→ **ASSIGNED TASK**
With nothing left out, repeat every entry exactly.

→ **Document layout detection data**
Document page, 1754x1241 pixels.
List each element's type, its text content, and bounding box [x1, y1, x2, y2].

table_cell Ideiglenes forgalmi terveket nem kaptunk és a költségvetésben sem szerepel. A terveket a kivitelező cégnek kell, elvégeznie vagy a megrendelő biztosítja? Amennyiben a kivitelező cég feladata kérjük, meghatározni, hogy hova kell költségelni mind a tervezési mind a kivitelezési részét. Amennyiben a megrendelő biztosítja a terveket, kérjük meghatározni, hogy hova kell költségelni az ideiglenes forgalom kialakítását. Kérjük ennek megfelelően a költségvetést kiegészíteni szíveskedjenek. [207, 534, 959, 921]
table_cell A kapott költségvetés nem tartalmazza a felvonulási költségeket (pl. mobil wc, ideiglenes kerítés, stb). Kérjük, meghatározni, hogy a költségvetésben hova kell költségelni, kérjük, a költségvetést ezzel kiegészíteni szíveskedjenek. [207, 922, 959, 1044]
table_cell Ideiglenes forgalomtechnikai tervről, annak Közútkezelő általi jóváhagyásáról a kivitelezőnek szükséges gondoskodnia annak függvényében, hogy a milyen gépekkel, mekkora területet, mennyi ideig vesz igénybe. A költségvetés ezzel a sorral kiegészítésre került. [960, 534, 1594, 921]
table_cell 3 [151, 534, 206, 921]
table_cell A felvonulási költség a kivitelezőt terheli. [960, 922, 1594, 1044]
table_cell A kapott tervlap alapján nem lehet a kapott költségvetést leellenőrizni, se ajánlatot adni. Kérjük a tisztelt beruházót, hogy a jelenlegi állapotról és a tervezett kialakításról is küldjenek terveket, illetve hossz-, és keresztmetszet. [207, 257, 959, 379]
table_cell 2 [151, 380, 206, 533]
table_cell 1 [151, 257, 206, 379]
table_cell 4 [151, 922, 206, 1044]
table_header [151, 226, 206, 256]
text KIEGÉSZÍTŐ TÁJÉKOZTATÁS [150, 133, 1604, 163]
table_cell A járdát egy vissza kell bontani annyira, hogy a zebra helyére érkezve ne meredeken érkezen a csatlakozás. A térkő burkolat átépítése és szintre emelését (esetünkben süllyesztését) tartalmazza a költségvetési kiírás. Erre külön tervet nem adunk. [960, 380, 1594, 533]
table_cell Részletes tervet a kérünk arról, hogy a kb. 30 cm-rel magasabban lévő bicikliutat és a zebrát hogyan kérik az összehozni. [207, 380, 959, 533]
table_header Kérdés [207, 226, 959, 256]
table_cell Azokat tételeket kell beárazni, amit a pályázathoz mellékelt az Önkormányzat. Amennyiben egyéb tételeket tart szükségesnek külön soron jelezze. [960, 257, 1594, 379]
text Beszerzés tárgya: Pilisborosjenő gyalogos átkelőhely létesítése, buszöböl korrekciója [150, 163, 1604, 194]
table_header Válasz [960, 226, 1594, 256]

→ **TASK SOLUTION**
Document page, 1754x1241 pixels.
List each element's type, its text content, and bounding box [x1, y1, x2, y2].

table_cell Ideiglenes forgalmi terveket nem kaptunk és a költségvetésben sem szerepel. A terveket a kivitelező cégnek kell, elvégeznie vagy a megrendelő biztosítja? Amennyiben a kivitelező cég feladata kérjük, meghatározni, hogy hova kell költségelni mind a tervezési mind a kivitelezési részét. Amennyiben a megrendelő biztosítja a terveket, kérjük meghatározni, hogy hova kell költségelni az ideiglenes forgalom kialakítását. Kérjük ennek megfelelően a költségvetést kiegészíteni szíveskedjenek. [207, 534, 959, 921]
table_cell A kapott költségvetés nem tartalmazza a felvonulási költségeket (pl. mobil wc, ideiglenes kerítés, stb). Kérjük, meghatározni, hogy a költségvetésben hova kell költségelni, kérjük, a költségvetést ezzel kiegészíteni szíveskedjenek. [207, 922, 959, 1044]
table_cell Ideiglenes forgalomtechnikai tervről, annak Közútkezelő általi jóváhagyásáról a kivitelezőnek szükséges gondoskodnia annak függvényében, hogy a milyen gépekkel, mekkora területet, mennyi ideig vesz igénybe. A költségvetés ezzel a sorral kiegészítésre került. [960, 534, 1594, 921]
table_cell 3 [151, 534, 206, 921]
table_cell A felvonulási költség a kivitelezőt terheli. [960, 922, 1594, 1044]
table_cell A kapott tervlap alapján nem lehet a kapott költségvetést leellenőrizni, se ajánlatot adni. Kérjük a tisztelt beruházót, hogy a jelenlegi állapotról és a tervezett kialakításról is küldjenek terveket, illetve hossz-, és keresztmetszet. [207, 257, 959, 379]
table_cell 2 [151, 380, 206, 533]
table_cell 1 [151, 257, 206, 379]
table_cell 4 [151, 922, 206, 1044]
table_header [151, 226, 206, 256]
text KIEGÉSZÍTŐ TÁJÉKOZTATÁS [150, 133, 1604, 163]
table_cell A járdát egy vissza kell bontani annyira, hogy a zebra helyére érkezve ne meredeken érkezen a csatlakozás. A térkő burkolat átépítése és szintre emelését (esetünkben süllyesztését) tartalmazza a költségvetési kiírás. Erre külön tervet nem adunk. [960, 380, 1594, 533]
table_cell Részletes tervet a kérünk arról, hogy a kb. 30 cm-rel magasabban lévő bicikliutat és a zebrát hogyan kérik az összehozni. [207, 380, 959, 533]
table_header Kérdés [207, 226, 959, 256]
table_cell Azokat tételeket kell beárazni, amit a pályázathoz mellékelt az Önkormányzat. Amennyiben egyéb tételeket tart szükségesnek külön soron jelezze. [960, 257, 1594, 379]
text Beszerzés tárgya: Pilisborosjenő gyalogos átkelőhely létesítése, buszöböl korrekciója [150, 163, 1604, 194]
table_header Válasz [960, 226, 1594, 256]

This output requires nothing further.